Hardware project source files:
▽

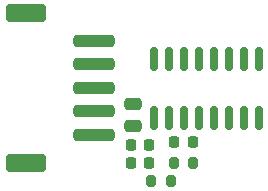
<source format=gbr>
%TF.GenerationSoftware,KiCad,Pcbnew,7.0.9-rc2*%
%TF.CreationDate,2024-02-17T00:19:55-08:00*%
%TF.ProjectId,ch552g_bob,63683535-3267-45f6-926f-622e6b696361,rev?*%
%TF.SameCoordinates,PX791ddc0PY5563218*%
%TF.FileFunction,Paste,Bot*%
%TF.FilePolarity,Positive*%
%FSLAX46Y46*%
G04 Gerber Fmt 4.6, Leading zero omitted, Abs format (unit mm)*
G04 Created by KiCad (PCBNEW 7.0.9-rc2) date 2024-02-17 00:19:55*
%MOMM*%
%LPD*%
G01*
G04 APERTURE LIST*
G04 Aperture macros list*
%AMRoundRect*
0 Rectangle with rounded corners*
0 $1 Rounding radius*
0 $2 $3 $4 $5 $6 $7 $8 $9 X,Y pos of 4 corners*
0 Add a 4 corners polygon primitive as box body*
4,1,4,$2,$3,$4,$5,$6,$7,$8,$9,$2,$3,0*
0 Add four circle primitives for the rounded corners*
1,1,$1+$1,$2,$3*
1,1,$1+$1,$4,$5*
1,1,$1+$1,$6,$7*
1,1,$1+$1,$8,$9*
0 Add four rect primitives between the rounded corners*
20,1,$1+$1,$2,$3,$4,$5,0*
20,1,$1+$1,$4,$5,$6,$7,0*
20,1,$1+$1,$6,$7,$8,$9,0*
20,1,$1+$1,$8,$9,$2,$3,0*%
G04 Aperture macros list end*
%ADD10RoundRect,0.200000X0.200000X0.275000X-0.200000X0.275000X-0.200000X-0.275000X0.200000X-0.275000X0*%
%ADD11RoundRect,0.225000X-0.225000X-0.250000X0.225000X-0.250000X0.225000X0.250000X-0.225000X0.250000X0*%
%ADD12RoundRect,0.150000X-0.150000X0.825000X-0.150000X-0.825000X0.150000X-0.825000X0.150000X0.825000X0*%
%ADD13RoundRect,0.225000X0.225000X0.250000X-0.225000X0.250000X-0.225000X-0.250000X0.225000X-0.250000X0*%
%ADD14RoundRect,0.250000X-0.475000X0.250000X-0.475000X-0.250000X0.475000X-0.250000X0.475000X0.250000X0*%
%ADD15RoundRect,0.250000X1.500000X-0.250000X1.500000X0.250000X-1.500000X0.250000X-1.500000X-0.250000X0*%
%ADD16RoundRect,0.250001X1.449999X-0.499999X1.449999X0.499999X-1.449999X0.499999X-1.449999X-0.499999X0*%
G04 APERTURE END LIST*
D10*
%TO.C,R1*%
X16447000Y-18414000D03*
X14797000Y-18414000D03*
%TD*%
D11*
%TO.C,C3*%
X14834000Y-16636000D03*
X16384000Y-16636000D03*
%TD*%
D12*
%TO.C,U1*%
X13082000Y-9654000D03*
X14352000Y-9654000D03*
X15622000Y-9654000D03*
X16892000Y-9654000D03*
X18162000Y-9654000D03*
X19432000Y-9654000D03*
X20702000Y-9654000D03*
X21972000Y-9654000D03*
X21972000Y-14604000D03*
X20702000Y-14604000D03*
X19432000Y-14604000D03*
X18162000Y-14604000D03*
X16892000Y-14604000D03*
X15622000Y-14604000D03*
X14352000Y-14604000D03*
X13082000Y-14604000D03*
%TD*%
D13*
%TO.C,C2*%
X12713000Y-16891000D03*
X11163000Y-16891000D03*
%TD*%
%TO.C,C1*%
X12713000Y-18415000D03*
X11163000Y-18415000D03*
%TD*%
D10*
%TO.C,R2*%
X14541000Y-19939000D03*
X12891000Y-19939000D03*
%TD*%
D14*
%TO.C,C4*%
X11303000Y-13401000D03*
X11303000Y-15301000D03*
%TD*%
D15*
%TO.C,J2*%
X8057000Y-16065000D03*
X8057000Y-14065000D03*
X8057000Y-12065000D03*
X8057000Y-10065000D03*
X8057000Y-8065000D03*
D16*
X2307000Y-18415000D03*
X2307000Y-5715000D03*
%TD*%
M02*

</source>
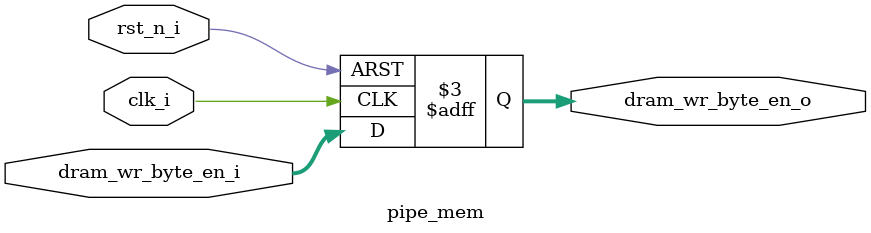
<source format=sv>
/*
 * pipe_mem.sv
 *
 *  Created on: 2021-08-03 10:30
 *      Author: Jack Chen <redchenjs@live.com>
 */

module pipe_mem #(
    parameter XLEN = 32
) (
    input logic clk_i,
    input logic rst_n_i,

    input logic [3:0] dram_wr_byte_en_i,

    output logic [3:0] dram_wr_byte_en_o
);

always_ff @(posedge clk_i or negedge rst_n_i)
begin
    if (!rst_n_i) begin
        dram_wr_byte_en_o <= 4'b0000;
    end else begin
        dram_wr_byte_en_o <= dram_wr_byte_en_i;
    end
end

endmodule

</source>
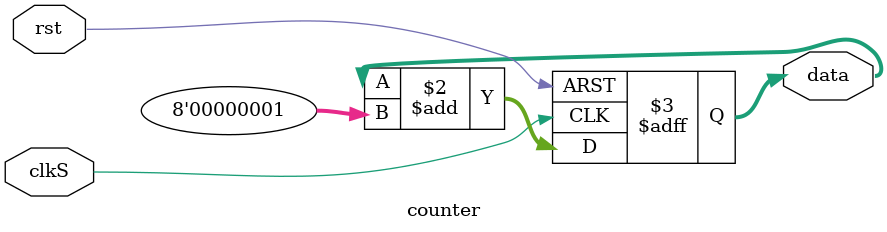
<source format=v>
module counter(clkS,rst,data);
	input clkS,rst;
	output reg [7:0] data;	

	always @(posedge clkS or posedge rst) 
		if(rst) data <= 8'b0;
		else data <= data + 8'b1;
			
endmodule

</source>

△

▶ _Problem statement_:
Only one thing is wanted here, an exact copy of the lines from the first line above through the line containing "G04 Gerber Fmt", minus any picture.

▶ _Solution below_:
<source format=gbr>
%TF.GenerationSoftware,KiCad,Pcbnew,7.0.9-rc2*%
%TF.CreationDate,2024-02-17T00:19:55-08:00*%
%TF.ProjectId,ch552g_bob,63683535-3267-45f6-926f-622e6b696361,rev?*%
%TF.SameCoordinates,PX791ddc0PY5563218*%
%TF.FileFunction,Paste,Bot*%
%TF.FilePolarity,Positive*%
%FSLAX46Y46*%
G04 Gerber Fmt 4.6, Leading zero omitted, Abs format (unit mm)*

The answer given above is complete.